- **DESCRIPTION OF THE TASK**: Repeat each record below exactly as it is written.

Records from a data collection:
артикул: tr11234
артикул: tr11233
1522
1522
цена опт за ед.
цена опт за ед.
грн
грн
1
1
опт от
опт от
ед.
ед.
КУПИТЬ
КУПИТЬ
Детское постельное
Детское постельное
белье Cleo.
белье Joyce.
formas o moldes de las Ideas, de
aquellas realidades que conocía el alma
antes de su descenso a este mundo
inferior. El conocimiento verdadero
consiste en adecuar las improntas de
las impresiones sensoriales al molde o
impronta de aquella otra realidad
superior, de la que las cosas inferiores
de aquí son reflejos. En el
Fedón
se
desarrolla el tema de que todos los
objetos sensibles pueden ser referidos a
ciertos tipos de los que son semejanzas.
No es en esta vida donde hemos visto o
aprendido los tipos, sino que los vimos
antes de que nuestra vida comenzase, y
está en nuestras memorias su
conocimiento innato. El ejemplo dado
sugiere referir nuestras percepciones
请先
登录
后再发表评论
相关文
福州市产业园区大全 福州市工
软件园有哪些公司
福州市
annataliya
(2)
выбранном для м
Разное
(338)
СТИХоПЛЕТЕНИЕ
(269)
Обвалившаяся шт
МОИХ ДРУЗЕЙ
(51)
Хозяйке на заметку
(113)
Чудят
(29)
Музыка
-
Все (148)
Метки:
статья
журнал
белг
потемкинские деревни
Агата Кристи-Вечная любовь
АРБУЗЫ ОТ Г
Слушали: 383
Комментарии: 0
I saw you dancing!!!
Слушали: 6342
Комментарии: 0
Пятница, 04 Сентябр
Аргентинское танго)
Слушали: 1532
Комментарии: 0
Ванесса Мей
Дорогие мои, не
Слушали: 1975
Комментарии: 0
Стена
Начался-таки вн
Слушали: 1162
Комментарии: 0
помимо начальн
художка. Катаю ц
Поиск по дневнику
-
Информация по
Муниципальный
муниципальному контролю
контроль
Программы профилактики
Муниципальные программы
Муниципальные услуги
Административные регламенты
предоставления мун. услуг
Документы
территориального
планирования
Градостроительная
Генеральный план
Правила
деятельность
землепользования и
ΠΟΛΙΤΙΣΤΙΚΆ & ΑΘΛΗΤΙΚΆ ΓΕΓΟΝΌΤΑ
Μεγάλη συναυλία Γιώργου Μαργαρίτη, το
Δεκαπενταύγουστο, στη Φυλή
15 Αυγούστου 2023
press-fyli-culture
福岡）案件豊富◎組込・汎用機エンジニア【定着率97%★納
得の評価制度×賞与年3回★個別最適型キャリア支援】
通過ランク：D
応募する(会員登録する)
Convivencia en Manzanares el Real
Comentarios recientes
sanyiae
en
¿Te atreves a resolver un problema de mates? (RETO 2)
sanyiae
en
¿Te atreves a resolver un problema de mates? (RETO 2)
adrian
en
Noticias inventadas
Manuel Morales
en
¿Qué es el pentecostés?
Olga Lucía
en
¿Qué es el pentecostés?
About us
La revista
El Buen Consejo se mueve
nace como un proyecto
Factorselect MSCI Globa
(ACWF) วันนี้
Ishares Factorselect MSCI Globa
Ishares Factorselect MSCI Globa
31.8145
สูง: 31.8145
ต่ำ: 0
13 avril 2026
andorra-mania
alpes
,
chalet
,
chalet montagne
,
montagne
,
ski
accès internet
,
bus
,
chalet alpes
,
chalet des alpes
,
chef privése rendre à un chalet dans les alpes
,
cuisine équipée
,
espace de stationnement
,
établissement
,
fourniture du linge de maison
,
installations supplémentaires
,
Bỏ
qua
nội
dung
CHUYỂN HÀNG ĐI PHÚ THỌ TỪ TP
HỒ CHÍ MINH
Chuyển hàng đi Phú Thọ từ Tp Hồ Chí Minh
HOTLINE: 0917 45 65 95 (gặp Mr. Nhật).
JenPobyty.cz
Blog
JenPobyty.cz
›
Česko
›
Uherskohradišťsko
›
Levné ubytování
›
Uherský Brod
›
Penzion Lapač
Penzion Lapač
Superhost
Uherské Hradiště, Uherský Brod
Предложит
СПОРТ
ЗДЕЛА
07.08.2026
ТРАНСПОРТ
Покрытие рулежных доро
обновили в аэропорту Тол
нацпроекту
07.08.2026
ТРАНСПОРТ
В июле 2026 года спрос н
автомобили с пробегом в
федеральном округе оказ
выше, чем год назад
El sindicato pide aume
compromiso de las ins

- **SOLUTION FOR THIS EXERCISE**:
артикул: tr11234
артикул: tr11233
1522
1522
цена опт за ед.
цена опт за ед.
грн
грн
1
1
опт от
опт от
ед.
ед.
КУПИТЬ
КУПИТЬ
Детское постельное
Детское постельное
белье Cleo.
белье Joyce.
formas o moldes de las Ideas, de
aquellas realidades que conocía el alma
antes de su descenso a este mundo
inferior. El conocimiento verdadero
consiste en adecuar las improntas de
las impresiones sensoriales al molde o
impronta de aquella otra realidad
superior, de la que las cosas inferiores
de aquí son reflejos. En el
Fedón
se
desarrolla el tema de que todos los
objetos sensibles pueden ser referidos a
ciertos tipos de los que son semejanzas.
No es en esta vida donde hemos visto o
aprendido los tipos, sino que los vimos
antes de que nuestra vida comenzase, y
está en nuestras memorias su
conocimiento innato. El ejemplo dado
sugiere referir nuestras percepciones
请先
登录
后再发表评论
相关文
福州市产业园区大全 福州市工
软件园有哪些公司
福州市
annataliya
(2)
выбранном для м
Разное
(338)
СТИХоПЛЕТЕНИЕ
(269)
Обвалившаяся шт
МОИХ ДРУЗЕЙ
(51)
Хозяйке на заметку
(113)
Чудят
(29)
Музыка
-
Все (148)
Метки:
статья
журнал
белг
потемкинские деревни
Агата Кристи-Вечная любовь
АРБУЗЫ ОТ Г
Слушали: 383
Комментарии: 0
I saw you dancing!!!
Слушали: 6342
Комментарии: 0
Пятница, 04 Сентябр
Аргентинское танго)
Слушали: 1532
Комментарии: 0
Ванесса Мей
Дорогие мои, не
Слушали: 1975
Комментарии: 0
Стена
Начался-таки вн
Слушали: 1162
Комментарии: 0
помимо начальн
художка. Катаю ц
Поиск по дневнику
-
Информация по
Муниципальный
муниципальному контролю
контроль
Программы профилактики
Муниципальные программы
Муниципальные услуги
Административные регламенты
предоставления мун. услуг
Документы
территориального
планирования
Градостроительная
Генеральный план
Правила
деятельность
землепользования и
ΠΟΛΙΤΙΣΤΙΚΆ & ΑΘΛΗΤΙΚΆ ΓΕΓΟΝΌΤΑ
Μεγάλη συναυλία Γιώργου Μαργαρίτη, το
Δεκαπενταύγουστο, στη Φυλή
15 Αυγούστου 2023
press-fyli-culture
福岡）案件豊富◎組込・汎用機エンジニア【定着率97%★納
得の評価制度×賞与年3回★個別最適型キャリア支援】
通過ランク：D
応募する(会員登録する)
Convivencia en Manzanares el Real
Comentarios recientes
sanyiae
en
¿Te atreves a resolver un problema de mates? (RETO 2)
sanyiae
en
¿Te atreves a resolver un problema de mates? (RETO 2)
adrian
en
Noticias inventadas
Manuel Morales
en
¿Qué es el pentecostés?
Olga Lucía
en
¿Qué es el pentecostés?
About us
La revista
El Buen Consejo se mueve
nace como un proyecto
Factorselect MSCI Globa
(ACWF) วันนี้
Ishares Factorselect MSCI Globa
Ishares Factorselect MSCI Globa
31.8145
สูง: 31.8145
ต่ำ: 0
13 avril 2026
andorra-mania
alpes
,
chalet
,
chalet montagne
,
montagne
,
ski
accès internet
,
bus
,
chalet alpes
,
chalet des alpes
,
chef privése rendre à un chalet dans les alpes
,
cuisine équipée
,
espace de stationnement
,
établissement
,
fourniture du linge de maison
,
installations supplémentaires
,
Bỏ
qua
nội
dung
CHUYỂN HÀNG ĐI PHÚ THỌ TỪ TP
HỒ CHÍ MINH
Chuyển hàng đi Phú Thọ từ Tp Hồ Chí Minh
HOTLINE: 0917 45 65 95 (gặp Mr. Nhật).
JenPobyty.cz
Blog
JenPobyty.cz
›
Česko
›
Uherskohradišťsko
›
Levné ubytování
›
Uherský Brod
›
Penzion Lapač
Penzion Lapač
Superhost
Uherské Hradiště, Uherský Brod
Предложит
СПОРТ
ЗДЕЛА
07.08.2026
ТРАНСПОРТ
Покрытие рулежных доро
обновили в аэропорту Тол
нацпроекту
07.08.2026
ТРАНСПОРТ
В июле 2026 года спрос н
автомобили с пробегом в
федеральном округе оказ
выше, чем год назад
El sindicato pide aume
compromiso de las ins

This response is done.